Collected data:
---
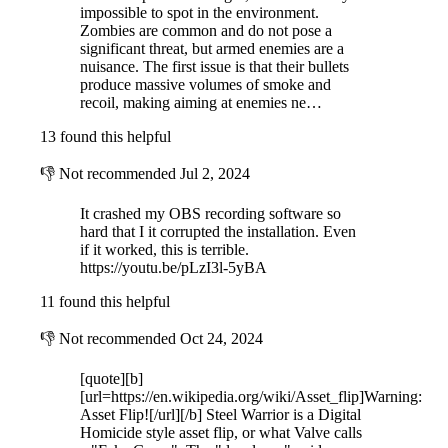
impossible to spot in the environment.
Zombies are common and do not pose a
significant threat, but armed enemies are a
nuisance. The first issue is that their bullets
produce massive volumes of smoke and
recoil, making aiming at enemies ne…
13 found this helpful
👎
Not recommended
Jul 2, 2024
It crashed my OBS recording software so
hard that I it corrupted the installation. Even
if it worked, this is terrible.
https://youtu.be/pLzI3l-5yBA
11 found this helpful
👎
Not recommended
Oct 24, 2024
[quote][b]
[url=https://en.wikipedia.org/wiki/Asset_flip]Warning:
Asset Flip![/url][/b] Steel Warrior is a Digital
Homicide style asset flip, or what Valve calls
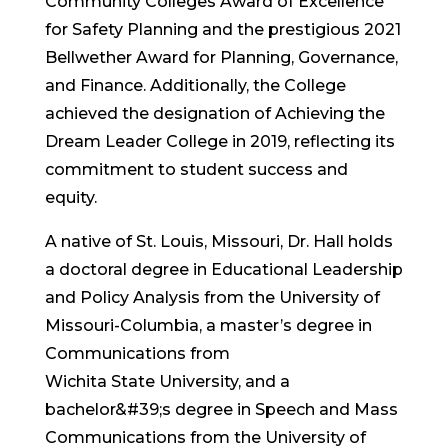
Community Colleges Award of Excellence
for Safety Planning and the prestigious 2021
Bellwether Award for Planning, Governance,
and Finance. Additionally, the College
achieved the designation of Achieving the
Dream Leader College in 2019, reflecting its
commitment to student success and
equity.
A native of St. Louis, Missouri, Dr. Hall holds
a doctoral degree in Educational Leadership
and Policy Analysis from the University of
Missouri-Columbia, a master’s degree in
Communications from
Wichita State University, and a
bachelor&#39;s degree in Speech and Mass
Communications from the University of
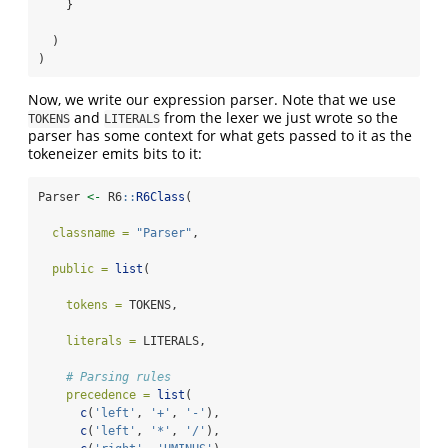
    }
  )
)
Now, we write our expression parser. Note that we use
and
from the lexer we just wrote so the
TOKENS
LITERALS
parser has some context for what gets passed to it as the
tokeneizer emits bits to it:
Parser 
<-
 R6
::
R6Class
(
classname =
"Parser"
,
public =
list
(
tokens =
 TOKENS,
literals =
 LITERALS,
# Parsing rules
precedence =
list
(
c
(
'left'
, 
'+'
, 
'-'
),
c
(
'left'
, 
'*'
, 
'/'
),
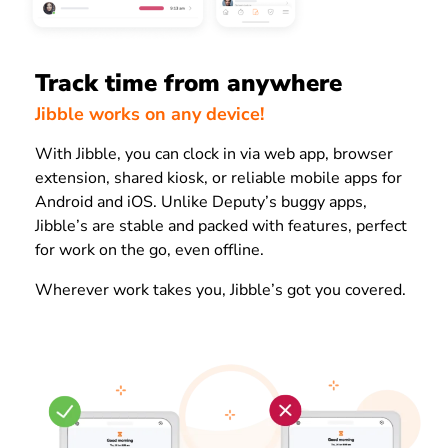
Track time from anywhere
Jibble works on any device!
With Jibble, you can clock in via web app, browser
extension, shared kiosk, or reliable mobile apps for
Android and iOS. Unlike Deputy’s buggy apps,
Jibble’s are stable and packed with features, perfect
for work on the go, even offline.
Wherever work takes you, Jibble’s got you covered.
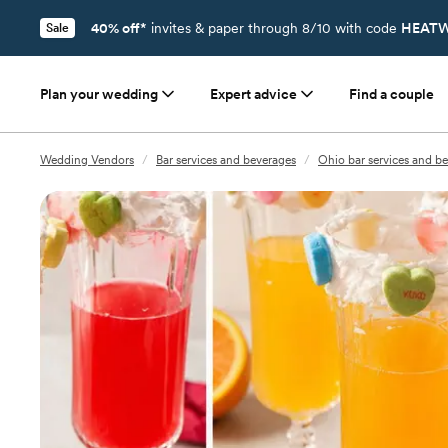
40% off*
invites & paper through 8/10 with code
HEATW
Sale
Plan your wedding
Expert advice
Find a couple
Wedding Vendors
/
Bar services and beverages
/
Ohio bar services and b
---
| What you have to do |
Rename every "Not recommended" in the entries above to "Not endorsed", leaving everything else unchanged. Give the text again without the pictures.

| Solution |
impossible to spot in the environment.
Zombies are common and do not pose a
significant threat, but armed enemies are a
nuisance. The first issue is that their bullets
produce massive volumes of smoke and
recoil, making aiming at enemies ne…
13 found this helpful
👎
Not endorsed
Jul 2, 2024
It crashed my OBS recording software so
hard that I it corrupted the installation. Even
if it worked, this is terrible.
https://youtu.be/pLzI3l-5yBA
11 found this helpful
👎
Not endorsed
Oct 24, 2024
[quote][b]
[url=https://en.wikipedia.org/wiki/Asset_flip]Warning:
Asset Flip![/url][/b] Steel Warrior is a Digital
Homicide style asset flip, or what Valve calls
Community Colleges Award of Excellence
for Safety Planning and the prestigious 2021
Bellwether Award for Planning, Governance,
and Finance. Additionally, the College
achieved the designation of Achieving the
Dream Leader College in 2019, reflecting its
commitment to student success and
equity.
A native of St. Louis, Missouri, Dr. Hall holds
a doctoral degree in Educational Leadership
and Policy Analysis from the University of
Missouri-Columbia, a master’s degree in
Communications from
Wichita State University, and a
bachelor&#39;s degree in Speech and Mass
Communications from the University of
    }
  )
)
Now, we write our expression parser. Note that we use
and
from the lexer we just wrote so the
TOKENS
LITERALS
parser has some context for what gets passed to it as the
tokeneizer emits bits to it:
Parser 
<-
 R6
::
R6Class
(
classname =
"Parser"
,
public =
list
(
tokens =
 TOKENS,
literals =
 LITERALS,
# Parsing rules
precedence =
list
(
c
(
'left'
, 
'+'
, 
'-'
),
c
(
'left'
, 
'*'
, 
'/'
),
Track time from anywhere
Jibble works on any device!
With Jibble, you can clock in via web app, browser
extension, shared kiosk, or reliable mobile apps for
Android and iOS. Unlike Deputy’s buggy apps,
Jibble’s are stable and packed with features, perfect
for work on the go, even offline.
Wherever work takes you, Jibble’s got you covered.
40% off*
invites & paper through 8/10 with code
HEATW
Sale
Plan your wedding
Expert advice
Find a couple
Wedding Vendors
/
Bar services and beverages
/
Ohio bar services and b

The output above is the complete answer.